« Vingt ans : c’est en moyenne l’espérance de vie perdue par les sujets ayant une dépendance à l’alcool », a rappelé le Pr Pascal Perney. « Les malades d’alcool ont un aspect physique fatigué, des compétences réduites lors des tests cognitifs et, à l’IRM, une atrophie cortico-sous-corticale, toutefois réversible, visible dès l’âge de 40 ans. »
Les conséquences délétères à court terme concernent toutes les sphères de la vie quotidienne, familiale, professionnelle, sociale. L’alcool est à l’origine de 60 % des noyades et des brûlures, et se trouve impliqué dans 40 % des suicides et des accidents mortels. À long terme, il est la cause directe de plus de 60 maladies et contribue au développement de quelque 200 affections.
Identifier les coaddictions
La consommation excessive d’alcool est souvent associée à d’autres addictions : tabagisme dans 90 % des cas, cannabis dans 20 % des cas.
Ces chiffres soulignent l’importance du dépistage systématique de l’abus et de la dépendance à l’alcool et ce, dès le plus jeune âge.
Le médecin généraliste est en première ligne. La consommation d’alcool est évaluée en « verres standard » ; elle est considérée comme excessive si elle est› 21 verres/semaine chez l’homme et› 14 verres/semaine chez la femme, ou en cas de consommation de plus de 5 verres en moins de 2 heures lors d’une seule occasion.
« Plus un sujet boit une grande quantité d’alcool en un laps de temps court, plus il est à risque de comportement violent et de dépendance », a souligné le Pr Perney.

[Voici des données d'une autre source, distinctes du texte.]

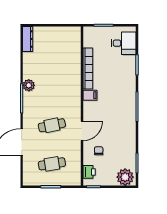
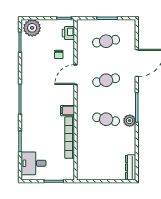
cafe table: (52, 87) -> (106, 119), added

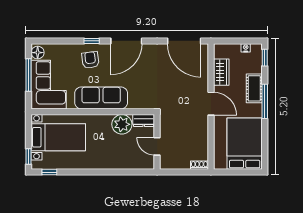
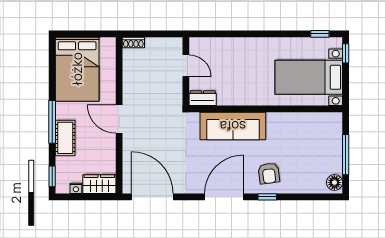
wardrobe: (221, 72) -> (99, 184), moved, turned 90
corner sofa: (49, 85) -> (321, 143), removed
sofa: (101, 98) -> (233, 126), moved
plant: (122, 124) -> (230, 93), removed

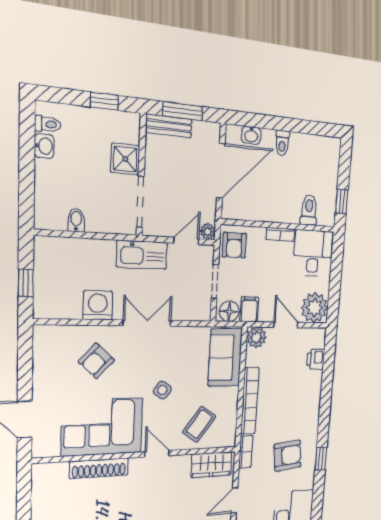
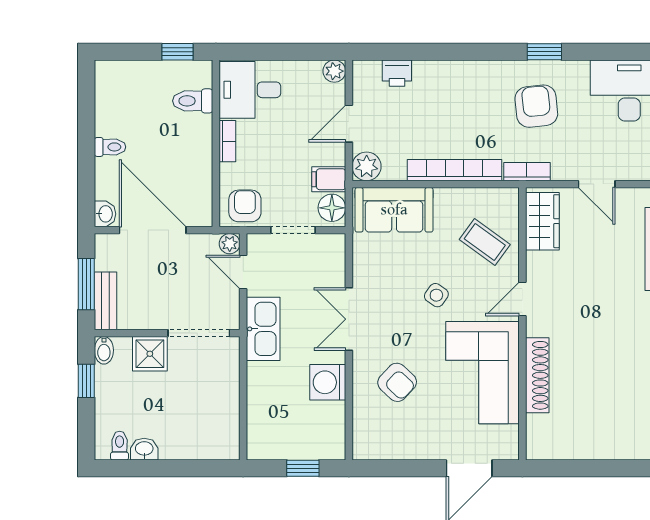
washbasin: (251, 135) -> (105, 214), moved
bidet: (76, 220) -> (104, 350), moved, turned -90
armchair: (234, 245) -> (245, 206), turned -90
plant: (315, 308) -> (334, 71), width x0.53, depth x0.53

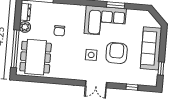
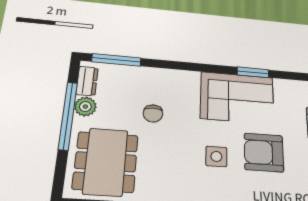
window: (15, 49) -> (68, 116), moved
armchair: (117, 53) -> (264, 152), turned -90

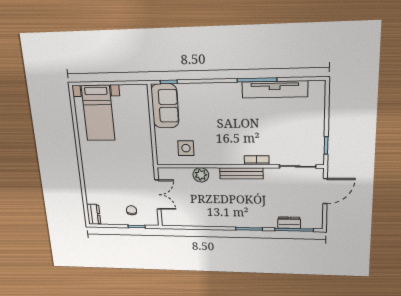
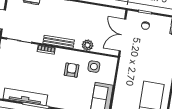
armchair: (216, 138) -> (72, 70), added
double door: (158, 195) -> (122, 35), width x1.37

Le médecin généraliste, légitime pour parler d’alcool
Le repérage d’une consommation à risque devrait idéalement être effectué une fois par an. Les patients n’en parlent pas spontanément à leur médecin (7 % des cas seulement), mais les enquêtes montrent qu’ils le considèrent comme légitime pour parler d’alcool. Les conseils donnés par les médecins sont volontiers acceptés et les patients déclarent bien souvent être soulagés que ce problème ait été abordé en consultation.
L’Audit-C est un questionnaire très utile pour détecter rapidement les sujets à risque de dépendance à l’alcool. Il comporte trois questions : nombre de fois par mois ou semaine où le sujet consomme de l’alcool ; nombre de verres absorbés les jours où il boit ; nombre de fois par mois ou semaine où le sujet boit plus de 6 verres standard en une occasion. Il peut être pratiqué très simplement et rapidement en consultation.
Le simple fait d’aborder le sujet en consultation permet déjà à certains patients de prendre conscience du caractère excessif de leur consommation et les pousse parfois à la réduire. Une intervention motivationnelle – analyse des préoccupations du patient, inquiétudes sur son état de santé et son lien avec l’alcool… – est réalisée par le médecin généraliste.
Réduire la consommation, un objectif reconnu
La prise en charge peut se fonder sur la réduction de la consommation ou sur le sevrage total. La réduction est aujourd’hui un objectif reconnu. En effet, il est établi que la relation entre le risque de décès et la consommation suit une courbe quasi exponentielle. Et, chez un gros buveur, passer de 12 à 8 verres par jour aura un impact très marqué sur le risque de décès.
Si l’abstinence reste l’objectif idéal à long terme, le choix entre réduction et arrêt total doit se faire selon les préférences du patient. Les études montrent que la moitié d’entre eux optent pour une réduction et l’autre moitié pour une abstinence.
Le patient doit être soutenu par le médecin avec, par exemple, la tenue d’un agenda de consommation, la valorisation des réussites et des petits succès, la recherche de stratégies concrètes pour résoudre les difficultés…
Si cela ne suffit pas à aider le patient à réduire sa consommation pendant une quinzaine de jours, un médicament d’appoint peut être proposé : nalméfène en première intention, baclofène en deuxième intention, en respectant la posologie, les modalités d’administration et les contre-indications.
Si l’objectif fixé est l’abstinence, un médicament d’aide au maintien de cette dernière est prescrit dès l’obtention du sevrage : acamprosate ou naltrexone en première intention ; baclofène ou disulfirame en deuxième intention, là encore en respectant les modalités d’utilisation.